■ Problem requirements
Please answer these from the gradient module page, one line each:
1. How many forward passes does finite_difference_gradient take, in terms of the parameter count P?
2. Which method produces the per-layer pre/post-activation cache reused by the MLP backprop?
3. What is named as out of scope for this release?

··· Supplied passage

Module gradient

Expand description

Gradient helpers for DeepKernels.

Two paths are provided:

finite_difference_gradient — central differences over the flat parameter buffer. Works for any base kernel and any feature extractor that implements NeuralFeatureMap; O(2P) forward passes in the number of parameters P and used by the crate’s own correctness tests as a reference.
rbf_dkl_gradient — the analytical gradient for the RBF-base / MLP-extractor special case. Closed form:

∂K_DKL / ∂θ = K_DKL · (-2γ) · Σ_k (g(x) - g(y))_k · ∂g_k(x)/∂θ + K_DKL · ( 2γ) · Σ_k (g(x) - g(y))_k · ∂g_k(y)/∂θ

(the two sums come from ∂/∂θ || g(x) - g(y) ||²). The Jacobians ∂g_k(·)/∂θ are obtained by standard MLP backprop, reusing the per-layer pre/post-activation cache produced by MLPFeatureExtractor::forward_with_cache.

§Scope (v0.2.0 preview)

Analytical chain rule is implemented for the MLPFeatureExtractor + RbfKernel pair only — i.e. the paradigmatic DKL configuration. Other combinations must be gradient-checked via finite differences; autodiff integration is out of scope for this release.

······
··· Supplied material

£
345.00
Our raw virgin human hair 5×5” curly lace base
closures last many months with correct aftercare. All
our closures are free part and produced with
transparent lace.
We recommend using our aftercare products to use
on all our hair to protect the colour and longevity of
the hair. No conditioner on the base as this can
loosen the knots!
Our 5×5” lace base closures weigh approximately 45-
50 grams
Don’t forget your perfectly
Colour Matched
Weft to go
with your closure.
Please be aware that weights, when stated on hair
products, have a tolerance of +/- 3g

······
··· Supplied material

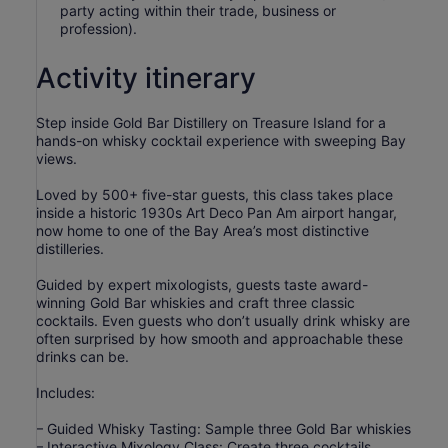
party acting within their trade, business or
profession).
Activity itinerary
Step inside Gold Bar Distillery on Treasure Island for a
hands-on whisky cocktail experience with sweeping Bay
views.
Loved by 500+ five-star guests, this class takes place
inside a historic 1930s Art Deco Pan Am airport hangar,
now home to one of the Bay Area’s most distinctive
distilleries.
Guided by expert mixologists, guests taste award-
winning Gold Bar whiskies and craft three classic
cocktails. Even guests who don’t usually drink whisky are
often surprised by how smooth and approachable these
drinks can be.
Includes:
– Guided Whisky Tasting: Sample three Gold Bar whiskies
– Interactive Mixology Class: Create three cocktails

······
··· Supplied material

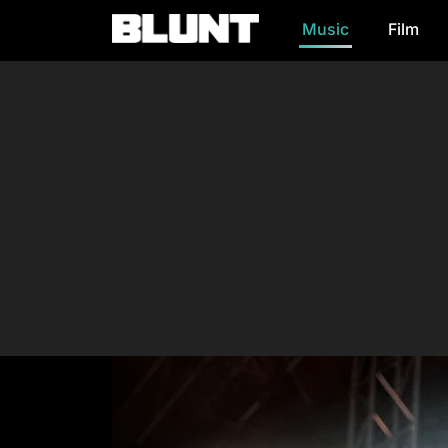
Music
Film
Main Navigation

······

■ Worked solution
1. O(2P) forward passes.
2. MLPFeatureExtractor::forward_with_cache.
3. Autodiff integration.